Long John Silver's Fish Batter Recipes
5 min 5 min prep
3/4 cup flour
2 tablespoons cornstarch
1/4 teaspoon baking soda
1/4 teaspoon baking powder
1/4 teaspoon salt
3/4 cup water
1. Sift dry ingredients.
2. Add water and mix well.
3. Use to coat fish or chicken filets.
4. Cover the fish completely.
5. Deep fry until a nice golden brown.
Hope this is what you are looking for it is totally restaurant style
I've tried a lot of different batters, but the one we like the best is a thinned down pancake batter, the no milk kind if you are buying a prepackaged mix. Just add water until you get the batter the consistency you desire. Add seasonings (salt & pepper) to taste.
Just wash & drain the fish, dip in batter, fry.
Works well on tempera vegetables also.
My homemade batter will work as well:
1 egg, 1 1/4 cup water plus a little more for consistency desired for dipping, 1 1/4 cup sifted self-rising flour, 1 teaspoon sugar, 2 tablespoons liquid vegetable oil, 1/2 teaspoon salt, 1/2 teaspoon pepper, citrus blend spices opt. if desired.
Beat egg, add water, add oil, add spices, add sugar, add flour, stirring as ingredients are added. Use as desired.
I'm not really into cornmeal coatings. Mom always dipped the fish in an egg wash, then dry cornmeal and fried the fish. When she was short on cornmeal sometimes she'd combine cornmeal and flour.
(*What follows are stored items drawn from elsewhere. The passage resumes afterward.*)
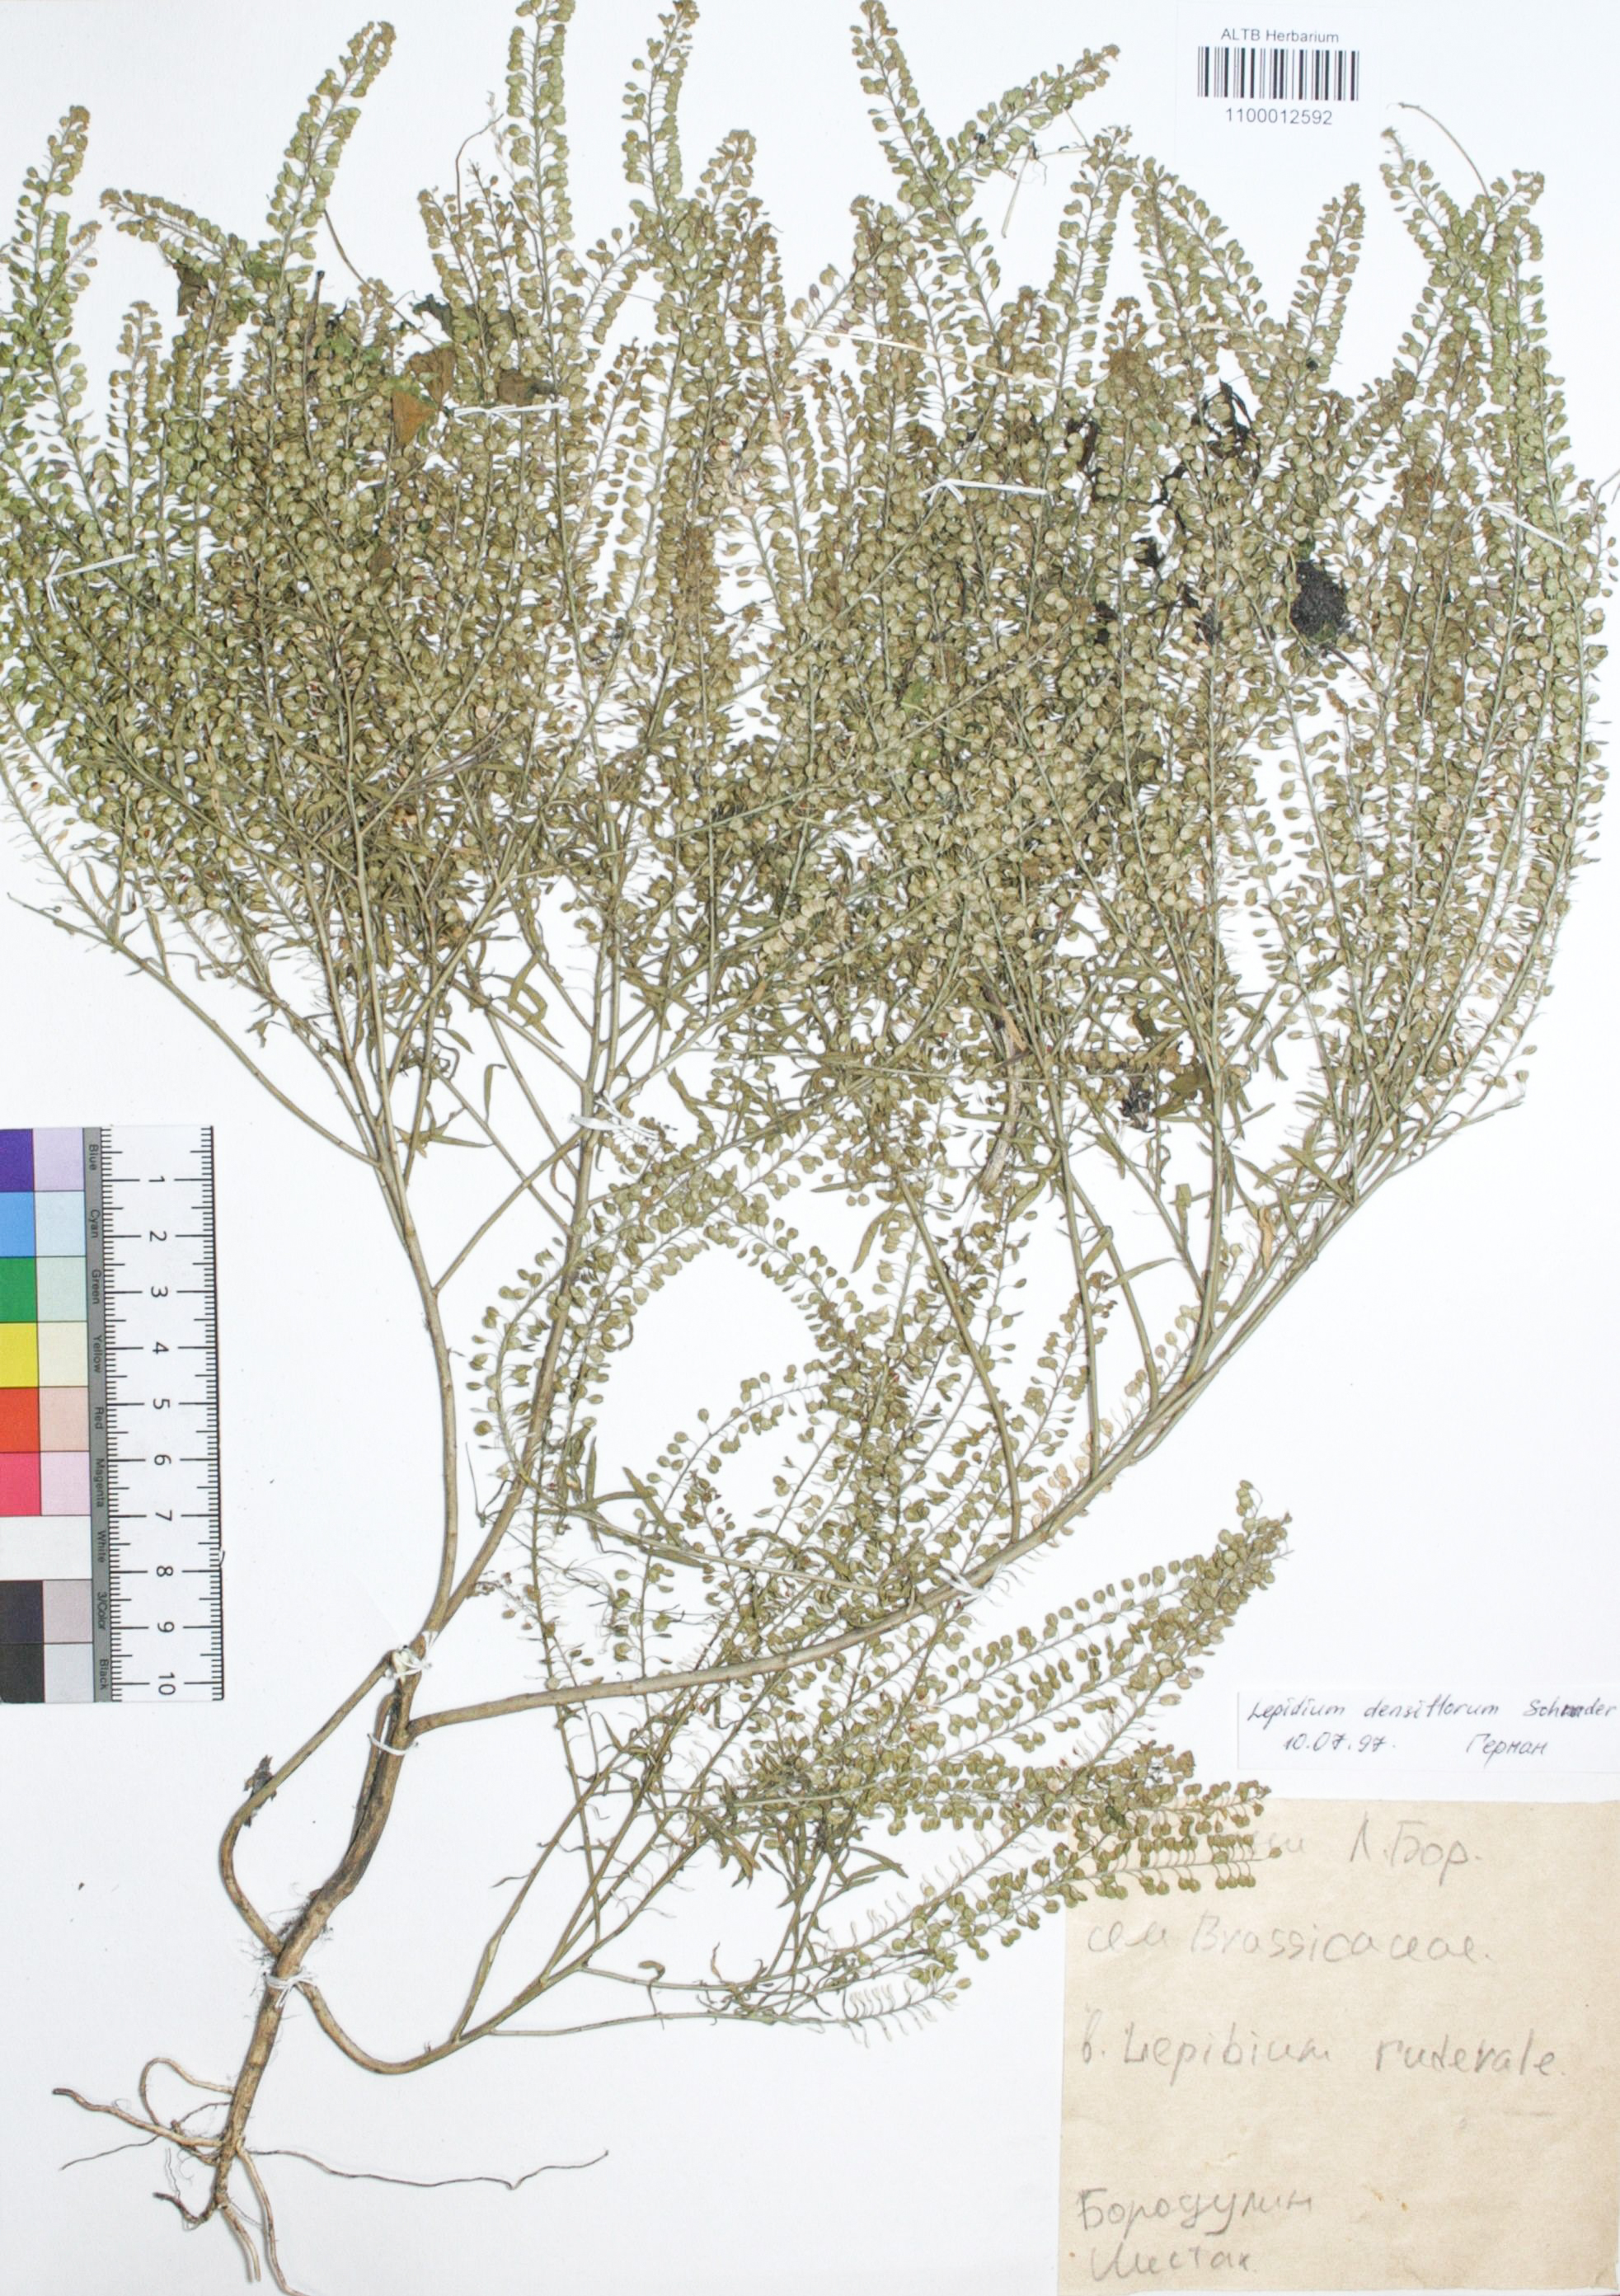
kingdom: Plantae
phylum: Tracheophyta
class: Magnoliopsida
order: Brassicales
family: Brassicaceae
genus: Lepidium
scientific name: Lepidium densiflorum
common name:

Have fun finding your favorite.
Tempura Batter
1 cup self rising flour
1 cup of ice water
1 egg
Mix all ingredients, light batter
Beer Batter
Ingredients
1 12 oz can light Beer
1 1/2 cups Flour
1/2 tsp Salt
1 tsp Paprika
1 cup Flour
Directions
Pour the beer into a large bowl. Sift the flour, salt, and paprika into the beer, whisking until the batter is light and frothy. (The batter may be used immediately or stored in the refrigerator for up to 1 week, but be sure to whisk it occasionally). Heat at least 2 inches of oil in a frying kettle or electric fryer. Just before it reaches 375F, quickly dredge the fish and shrimp with flour, shaking of excess then dip in the beer batter, coating well, and drop them into the hot fat (do this in 2 batches). When they are brown on one side - less than 1 minute - turn and brown them on the other side. Drain on paper towels. Serve hot with lemon wedges.
Beer Batter #2
Ingredients
2 Eggs, separated
3/4 cup Beer, room temperature
2 Tbsp Vegetable oil
3/4 cup Flour
1 1/2 Tbsp Salt
Directions
To prepare, place flour in a mixing bowl and add egg yolks, salt, oil, and beer. Stir batter until thoroughly mixed. Cover bowl with plastic wrap and allow it to rest in the fridge for at least 2 hours or as long as 24 - the longer the better, to a point. Just before using batter, stir it well again. In a separate bowl, beat egg whites until stiff but not dry; gently fold egg whites into batter. Good for about 6 fish fillets, depending upon their size. Fry in oil at 360 F.